Quelle devra être son organisation ? Un réseau d'acteurs hors les murs ? Une structure unique qui aurait les avantages, mais aussi les inconvénients d'une administration ? La question est posée. Et comment devrons-nous la décliner au niveau départemental et régional ? Si nous souhaitons une articulation des services de l'État recomposé, des régions et des départements, nous devrons être précis et simples dans la mise en oeuvre.

Par ailleurs, le rôle des préfets de région et de département devra être également précisé. La coordination me semble importante au niveau régional, avec l'établissement d'un budget. Nous rejoignons l'AMF également sur ce point. Nous avons besoin d'un budget précis, construit et lisible, car l'un des problèmes auxquels les territoires sont confrontés est le manque de lisibilité des politiques publiques, à la fois en matière budgétaire et pour la constitution des dossiers.

Les territoires ont tous un avenir, même si les élus l'expriment différemment. Un président de conseil métropolitain m'a dit un jour : « Si tous les territoires ont un avenir, certains n'ont pas de projet. » Si l'agence joue un rôle d'ensemblier, elle peut aussi jouer un rôle de soutien dans la construction des projets. Tous les territoires ne sont pas égaux dans la réalité de leur développement. Il me paraîtrait donc dommageable que l'agence ne travaille que dans un sens.
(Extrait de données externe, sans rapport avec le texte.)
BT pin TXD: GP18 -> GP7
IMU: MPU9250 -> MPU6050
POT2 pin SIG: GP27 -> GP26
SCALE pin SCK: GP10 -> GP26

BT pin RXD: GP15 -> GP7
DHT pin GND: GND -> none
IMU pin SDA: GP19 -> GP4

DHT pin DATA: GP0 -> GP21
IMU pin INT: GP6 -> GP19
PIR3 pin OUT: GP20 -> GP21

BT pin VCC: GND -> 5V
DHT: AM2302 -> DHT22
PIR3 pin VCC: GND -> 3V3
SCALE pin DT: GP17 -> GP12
Nous parlons beaucoup des territoires ruraux en opposition à un certain nombre de communautés d'agglomération ou de métropoles. L'ANCT devra dépasser ces clivages. Nos territoires vivent les uns avec les autres et, d'une certaine manière, les uns pour les autres. Cependant, avec l'émiettement de l'État et la contractualisation tous azimuts, nous avons des difficultés de zonages. Selon que nous nous adressons à l'agence régionale de santé (ARS) ou à une autre agence, nous ne sommes pas sur les mêmes types de territoires et n'avons donc pas les mêmes logiques géographiques. Nous gagnerons à créer une agence pouvant recadrer tout cet ensemble et articuler, je le répète, les services de l'État, des régions et des départements – urbains et ruraux.